I started this kind of focused process (prompted by belonging to a wonderful, challenging small group at church, and long before I encountered Steven Covey) when I was about eighteen, in my second year at university. That year I made some foundational decisions about who I wanted to be and how I would prioritise my life that had long-reaching consequences, and still hold. I guess that’s not so much later than the Avonlea kids – though my financial independence was some years behind theirs!

My observation, though, is that church small groups (home groups, study groups, leaders’ teams, and so on) are among the only structured settings for this kind of conversation available to most young adults. Certainly none of my non-churchy university friends had anything like this kind of prompting and weekly, intentional focus on personal development, which is a real shame, I think. Some of them read books that helped with this kind of thing. Many of them didn’t. Very few outside the church had active mentors. The main exception was those doing serious sport with dedicated, holistic coaches.

As people move into their late twenties or thirties, they’re more likely to seek mentors, therapy or some kind of life-coaching, but I never knew of anyone outside the church doing those kinds of things in their teens or early twenties – which is when most of us are at our most pliable and energetic when it comes to this kind of serious business.

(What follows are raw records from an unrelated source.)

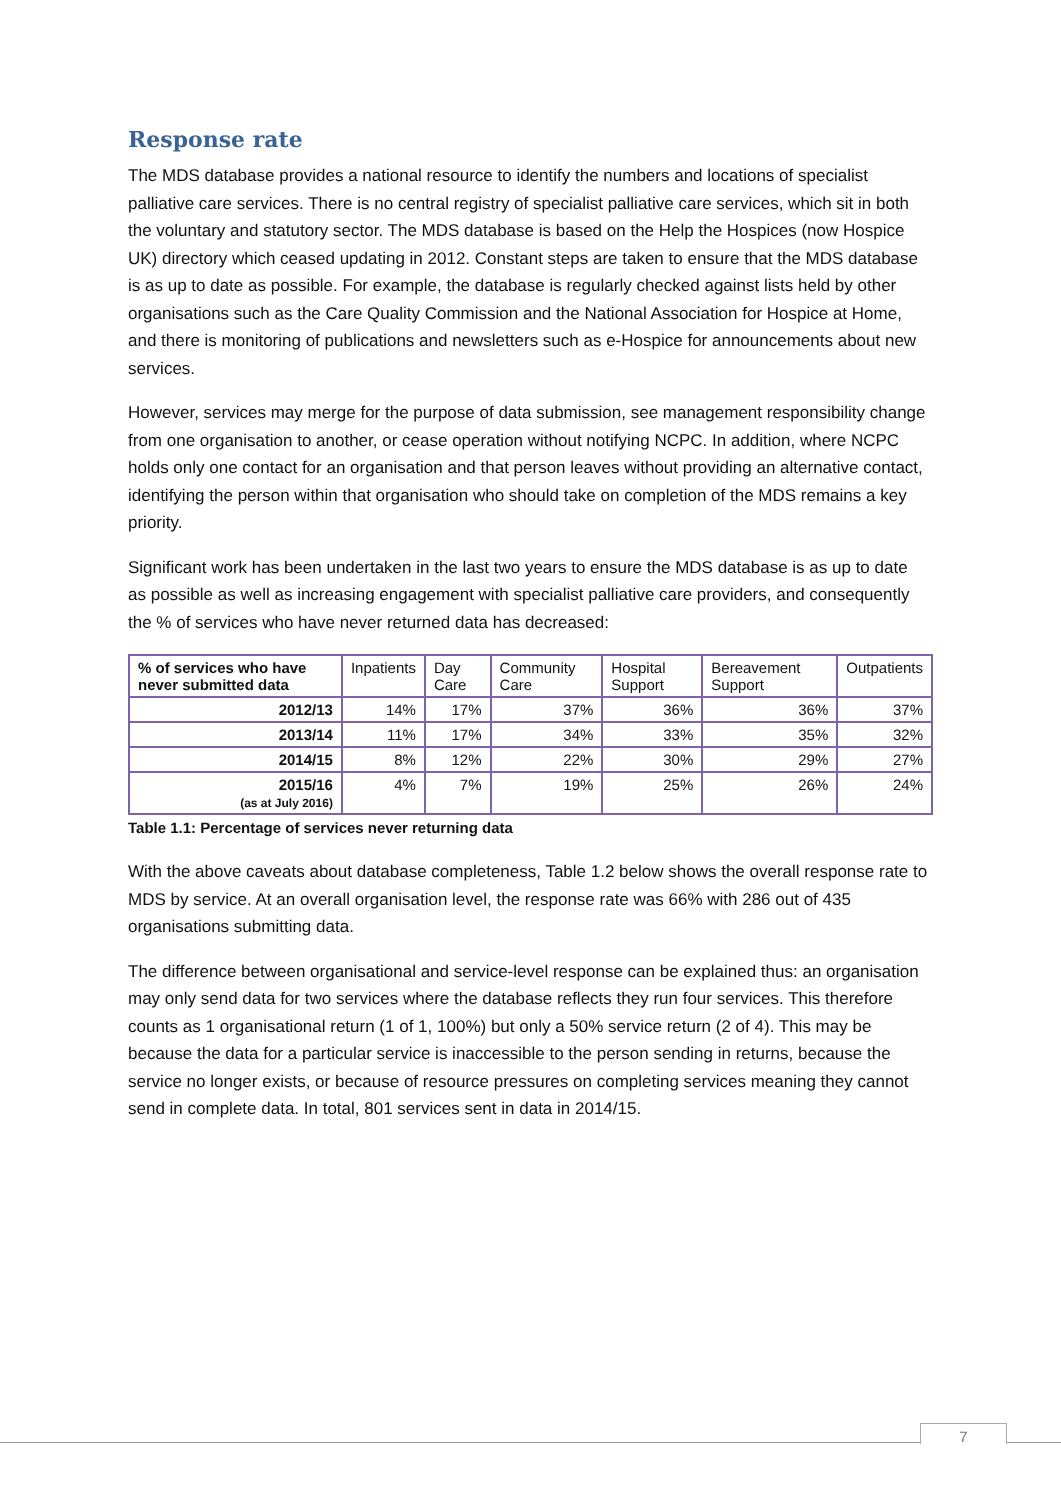Response rate
The MDS database provides a national resource to identify the numbers and locations of specialist palliative care services. There is no central registry of specialist palliative care services, which sit in both the voluntary and statutory sector. The MDS database is based on the Help the Hospices (now Hospice UK) directory which ceased updating in 2012. Constant steps are taken to ensure that the MDS database is as up to date as possible. For example, the database is regularly checked against lists held by other organisations such as the Care Quality Commission and the National Association for Hospice at Home, and there is monitoring of publications and newsletters such as e-Hospice for announcements about new services.
However, services may merge for the purpose of data submission, see management responsibility change from one organisation to another, or cease operation without notifying NCPC. In addition, where NCPC holds only one contact for an organisation and that person leaves without providing an alternative contact, identifying the person within that organisation who should take on completion of the MDS remains a key priority.
Significant work has been undertaken in the last two years to ensure the MDS database is as up to date as possible as well as increasing engagement with specialist palliative care providers, and consequently the % of services who have never returned data has decreased:
| % of services who have never submitted data | Inpatients | Day Care | Community Care | Hospital Support | Bereavement Support | Outpatients |
| --- | --- | --- | --- | --- | --- | --- |
| 2012/13 | 14% | 17% | 37% | 36% | 36% | 37% |
| 2013/14 | 11% | 17% | 34% | 33% | 35% | 32% |
| 2014/15 | 8% | 12% | 22% | 30% | 29% | 27% |
| 2015/16 (as at July 2016) | 4% | 7% | 19% | 25% | 26% | 24% |
Table 1.1: Percentage of services never returning data
With the above caveats about database completeness, Table 1.2 below shows the overall response rate to MDS by service. At an overall organisation level, the response rate was 66% with 286 out of 435 organisations submitting data.
The difference between organisational and service-level response can be explained thus: an organisation may only send data for two services where the database reflects they run four services. This therefore counts as 1 organisational return (1 of 1, 100%) but only a 50% service return (2 of 4). This may be because the data for a particular service is inaccessible to the person sending in returns, because the service no longer exists, or because of resource pressures on completing services meaning they cannot send in complete data. In total, 801 services sent in data in 2014/15.
7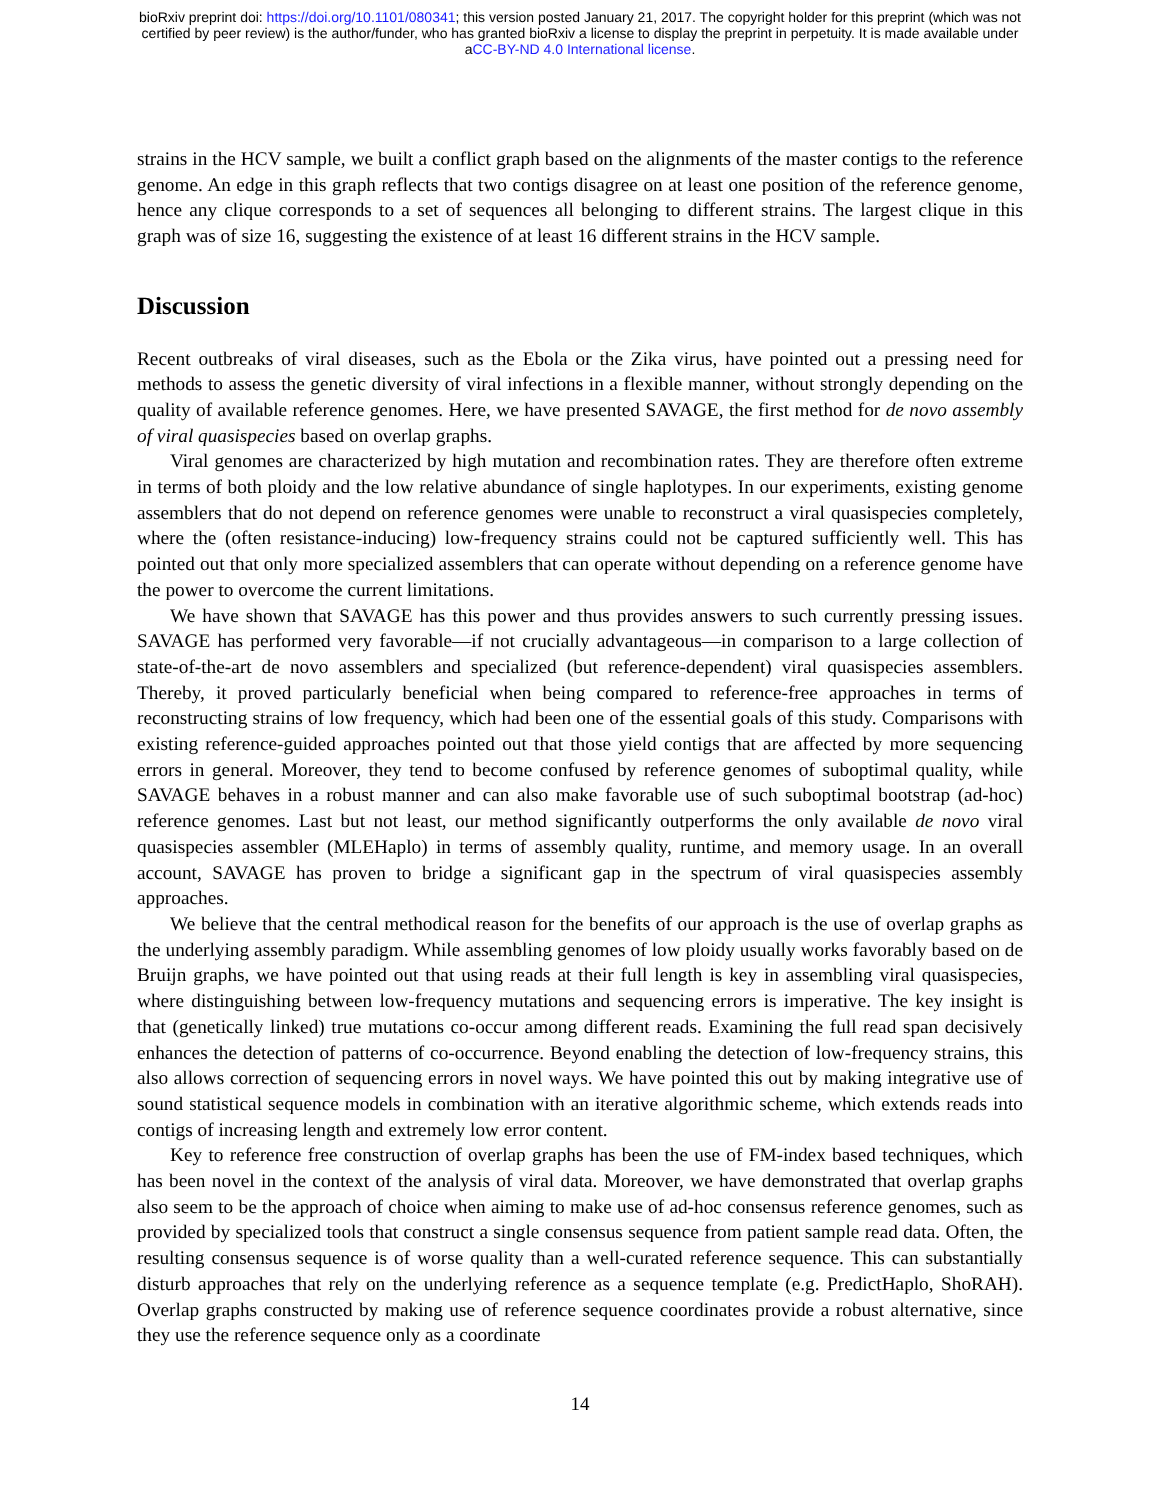bioRxiv preprint doi: https://doi.org/10.1101/080341; this version posted January 21, 2017. The copyright holder for this preprint (which was not
certified by peer review) is the author/funder, who has granted bioRxiv a license to display the preprint in perpetuity. It is made available under
aCC-BY-ND 4.0 International license.
strains in the HCV sample, we built a conflict graph based on the alignments of the master contigs to the reference genome. An edge in this graph reflects that two contigs disagree on at least one position of the reference genome, hence any clique corresponds to a set of sequences all belonging to different strains. The largest clique in this graph was of size 16, suggesting the existence of at least 16 different strains in the HCV sample.
Discussion
Recent outbreaks of viral diseases, such as the Ebola or the Zika virus, have pointed out a pressing need for methods to assess the genetic diversity of viral infections in a flexible manner, without strongly depending on the quality of available reference genomes. Here, we have presented SAVAGE, the first method for de novo assembly of viral quasispecies based on overlap graphs.
Viral genomes are characterized by high mutation and recombination rates. They are therefore often extreme in terms of both ploidy and the low relative abundance of single haplotypes. In our experiments, existing genome assemblers that do not depend on reference genomes were unable to reconstruct a viral quasispecies completely, where the (often resistance-inducing) low-frequency strains could not be captured sufficiently well. This has pointed out that only more specialized assemblers that can operate without depending on a reference genome have the power to overcome the current limitations.
We have shown that SAVAGE has this power and thus provides answers to such currently pressing issues. SAVAGE has performed very favorable—if not crucially advantageous—in comparison to a large collection of state-of-the-art de novo assemblers and specialized (but reference-dependent) viral quasispecies assemblers. Thereby, it proved particularly beneficial when being compared to reference-free approaches in terms of reconstructing strains of low frequency, which had been one of the essential goals of this study. Comparisons with existing reference-guided approaches pointed out that those yield contigs that are affected by more sequencing errors in general. Moreover, they tend to become confused by reference genomes of suboptimal quality, while SAVAGE behaves in a robust manner and can also make favorable use of such suboptimal bootstrap (ad-hoc) reference genomes. Last but not least, our method significantly outperforms the only available de novo viral quasispecies assembler (MLEHaplo) in terms of assembly quality, runtime, and memory usage. In an overall account, SAVAGE has proven to bridge a significant gap in the spectrum of viral quasispecies assembly approaches.
We believe that the central methodical reason for the benefits of our approach is the use of overlap graphs as the underlying assembly paradigm. While assembling genomes of low ploidy usually works favorably based on de Bruijn graphs, we have pointed out that using reads at their full length is key in assembling viral quasispecies, where distinguishing between low-frequency mutations and sequencing errors is imperative. The key insight is that (genetically linked) true mutations co-occur among different reads. Examining the full read span decisively enhances the detection of patterns of co-occurrence. Beyond enabling the detection of low-frequency strains, this also allows correction of sequencing errors in novel ways. We have pointed this out by making integrative use of sound statistical sequence models in combination with an iterative algorithmic scheme, which extends reads into contigs of increasing length and extremely low error content.
Key to reference free construction of overlap graphs has been the use of FM-index based techniques, which has been novel in the context of the analysis of viral data. Moreover, we have demonstrated that overlap graphs also seem to be the approach of choice when aiming to make use of ad-hoc consensus reference genomes, such as provided by specialized tools that construct a single consensus sequence from patient sample read data. Often, the resulting consensus sequence is of worse quality than a well-curated reference sequence. This can substantially disturb approaches that rely on the underlying reference as a sequence template (e.g. PredictHaplo, ShoRAH). Overlap graphs constructed by making use of reference sequence coordinates provide a robust alternative, since they use the reference sequence only as a coordinate
14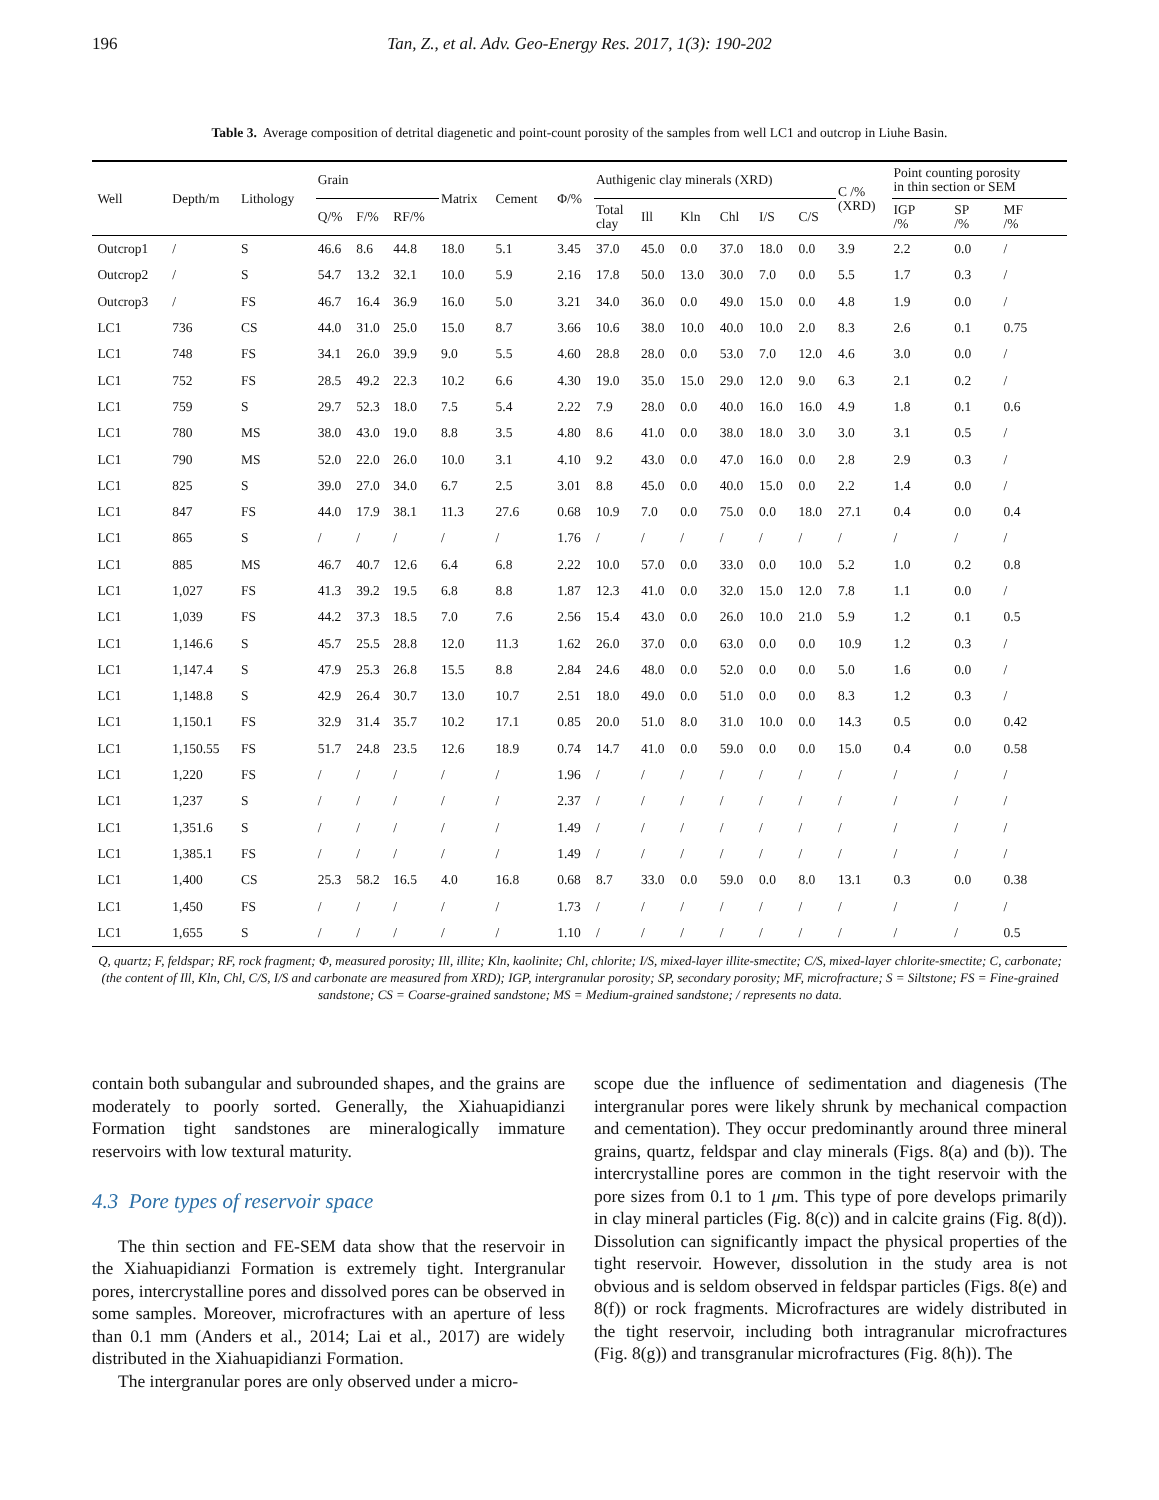196 Tan, Z., et al. Adv. Geo-Energy Res. 2017, 1(3): 190-202
Table 3. Average composition of detrital diagenetic and point-count porosity of the samples from well LC1 and outcrop in Liuhe Basin.
| Well | Depth/m | Lithology | Grain | | | Matrix | Cement | Φ/% | Authigenic clay minerals (XRD) | | | | | | C /% (XRD) | Point counting porosity in thin section or SEM | | |
| --- | --- | --- | --- | --- | --- | --- | --- | --- | --- | --- | --- | --- | --- | --- | --- | --- | --- | --- |
| | | | Q/% | F/% | RF/% | | | | Total clay | Ill | Kln | Chl | I/S | C/S | | IGP /% | SP /% | MF /% |
| Outcrop1 | / | S | 46.6 | 8.6 | 44.8 | 18.0 | 5.1 | 3.45 | 37.0 | 45.0 | 0.0 | 37.0 | 18.0 | 0.0 | 3.9 | 2.2 | 0.0 | / |
| Outcrop2 | / | S | 54.7 | 13.2 | 32.1 | 10.0 | 5.9 | 2.16 | 17.8 | 50.0 | 13.0 | 30.0 | 7.0 | 0.0 | 5.5 | 1.7 | 0.3 | / |
| Outcrop3 | / | FS | 46.7 | 16.4 | 36.9 | 16.0 | 5.0 | 3.21 | 34.0 | 36.0 | 0.0 | 49.0 | 15.0 | 0.0 | 4.8 | 1.9 | 0.0 | / |
| LC1 | 736 | CS | 44.0 | 31.0 | 25.0 | 15.0 | 8.7 | 3.66 | 10.6 | 38.0 | 10.0 | 40.0 | 10.0 | 2.0 | 8.3 | 2.6 | 0.1 | 0.75 |
| LC1 | 748 | FS | 34.1 | 26.0 | 39.9 | 9.0 | 5.5 | 4.60 | 28.8 | 28.0 | 0.0 | 53.0 | 7.0 | 12.0 | 4.6 | 3.0 | 0.0 | / |
| LC1 | 752 | FS | 28.5 | 49.2 | 22.3 | 10.2 | 6.6 | 4.30 | 19.0 | 35.0 | 15.0 | 29.0 | 12.0 | 9.0 | 6.3 | 2.1 | 0.2 | / |
| LC1 | 759 | S | 29.7 | 52.3 | 18.0 | 7.5 | 5.4 | 2.22 | 7.9 | 28.0 | 0.0 | 40.0 | 16.0 | 16.0 | 4.9 | 1.8 | 0.1 | 0.6 |
| LC1 | 780 | MS | 38.0 | 43.0 | 19.0 | 8.8 | 3.5 | 4.80 | 8.6 | 41.0 | 0.0 | 38.0 | 18.0 | 3.0 | 3.0 | 3.1 | 0.5 | / |
| LC1 | 790 | MS | 52.0 | 22.0 | 26.0 | 10.0 | 3.1 | 4.10 | 9.2 | 43.0 | 0.0 | 47.0 | 16.0 | 0.0 | 2.8 | 2.9 | 0.3 | / |
| LC1 | 825 | S | 39.0 | 27.0 | 34.0 | 6.7 | 2.5 | 3.01 | 8.8 | 45.0 | 0.0 | 40.0 | 15.0 | 0.0 | 2.2 | 1.4 | 0.0 | / |
| LC1 | 847 | FS | 44.0 | 17.9 | 38.1 | 11.3 | 27.6 | 0.68 | 10.9 | 7.0 | 0.0 | 75.0 | 0.0 | 18.0 | 27.1 | 0.4 | 0.0 | 0.4 |
| LC1 | 865 | S | / | / | / | / | / | 1.76 | / | / | / | / | / | / | / | / | / | / |
| LC1 | 885 | MS | 46.7 | 40.7 | 12.6 | 6.4 | 6.8 | 2.22 | 10.0 | 57.0 | 0.0 | 33.0 | 0.0 | 10.0 | 5.2 | 1.0 | 0.2 | 0.8 |
| LC1 | 1,027 | FS | 41.3 | 39.2 | 19.5 | 6.8 | 8.8 | 1.87 | 12.3 | 41.0 | 0.0 | 32.0 | 15.0 | 12.0 | 7.8 | 1.1 | 0.0 | / |
| LC1 | 1,039 | FS | 44.2 | 37.3 | 18.5 | 7.0 | 7.6 | 2.56 | 15.4 | 43.0 | 0.0 | 26.0 | 10.0 | 21.0 | 5.9 | 1.2 | 0.1 | 0.5 |
| LC1 | 1,146.6 | S | 45.7 | 25.5 | 28.8 | 12.0 | 11.3 | 1.62 | 26.0 | 37.0 | 0.0 | 63.0 | 0.0 | 0.0 | 10.9 | 1.2 | 0.3 | / |
| LC1 | 1,147.4 | S | 47.9 | 25.3 | 26.8 | 15.5 | 8.8 | 2.84 | 24.6 | 48.0 | 0.0 | 52.0 | 0.0 | 0.0 | 5.0 | 1.6 | 0.0 | / |
| LC1 | 1,148.8 | S | 42.9 | 26.4 | 30.7 | 13.0 | 10.7 | 2.51 | 18.0 | 49.0 | 0.0 | 51.0 | 0.0 | 0.0 | 8.3 | 1.2 | 0.3 | / |
| LC1 | 1,150.1 | FS | 32.9 | 31.4 | 35.7 | 10.2 | 17.1 | 0.85 | 20.0 | 51.0 | 8.0 | 31.0 | 10.0 | 0.0 | 14.3 | 0.5 | 0.0 | 0.42 |
| LC1 | 1,150.55 | FS | 51.7 | 24.8 | 23.5 | 12.6 | 18.9 | 0.74 | 14.7 | 41.0 | 0.0 | 59.0 | 0.0 | 0.0 | 15.0 | 0.4 | 0.0 | 0.58 |
| LC1 | 1,220 | FS | / | / | / | / | / | 1.96 | / | / | / | / | / | / | / | / | / | / |
| LC1 | 1,237 | S | / | / | / | / | / | 2.37 | / | / | / | / | / | / | / | / | / | / |
| LC1 | 1,351.6 | S | / | / | / | / | / | 1.49 | / | / | / | / | / | / | / | / | / | / |
| LC1 | 1,385.1 | FS | / | / | / | / | / | 1.49 | / | / | / | / | / | / | / | / | / | / |
| LC1 | 1,400 | CS | 25.3 | 58.2 | 16.5 | 4.0 | 16.8 | 0.68 | 8.7 | 33.0 | 0.0 | 59.0 | 0.0 | 8.0 | 13.1 | 0.3 | 0.0 | 0.38 |
| LC1 | 1,450 | FS | / | / | / | / | / | 1.73 | / | / | / | / | / | / | / | / | / | / |
| LC1 | 1,655 | S | / | / | / | / | / | 1.10 | / | / | / | / | / | / | / | / | / | 0.5 |
Q, quartz; F, feldspar; RF, rock fragment; Φ, measured porosity; Ill, illite; Kln, kaolinite; Chl, chlorite; I/S, mixed-layer illite-smectite; C/S, mixed-layer chlorite-smectite; C, carbonate; (the content of Ill, Kln, Chl, C/S, I/S and carbonate are measured from XRD); IGP, intergranular porosity; SP, secondary porosity; MF, microfracture; S = Siltstone; FS = Fine-grained sandstone; CS = Coarse-grained sandstone; MS = Medium-grained sandstone; / represents no data.
contain both subangular and subrounded shapes, and the grains are moderately to poorly sorted. Generally, the Xiahuapidianzi Formation tight sandstones are mineralogically immature reservoirs with low textural maturity.
4.3 Pore types of reservoir space
The thin section and FE-SEM data show that the reservoir in the Xiahuapidianzi Formation is extremely tight. Intergranular pores, intercrystalline pores and dissolved pores can be observed in some samples. Moreover, microfractures with an aperture of less than 0.1 mm (Anders et al., 2014; Lai et al., 2017) are widely distributed in the Xiahuapidianzi Formation.
The intergranular pores are only observed under a micro-
scope due the influence of sedimentation and diagenesis (The intergranular pores were likely shrunk by mechanical compaction and cementation). They occur predominantly around three mineral grains, quartz, feldspar and clay minerals (Figs. 8(a) and (b)). The intercrystalline pores are common in the tight reservoir with the pore sizes from 0.1 to 1 μm. This type of pore develops primarily in clay mineral particles (Fig. 8(c)) and in calcite grains (Fig. 8(d)). Dissolution can significantly impact the physical properties of the tight reservoir. However, dissolution in the study area is not obvious and is seldom observed in feldspar particles (Figs. 8(e) and 8(f)) or rock fragments. Microfractures are widely distributed in the tight reservoir, including both intragranular microfractures (Fig. 8(g)) and transgranular microfractures (Fig. 8(h)). The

I’m really interested in your experiences, and those of teenagers and young adults you know. Are there safe, helpful places for young people to be helped to consider these questions? Are kids doing it themselves without organised help? How can we support young adults to do the hard yards of character formation when they are in this golden period of growth and flexibility?

Anne and Gilbert are talking about what they want to do – something young adults are always encouraged to plan – but their conversation is inextricably tied in with the kind of person they want to be. It’s this latter question that I’m interested in.

I wonder if digital natives get this kind of life-coaching from online sources, but I don’t really know. What are your insights?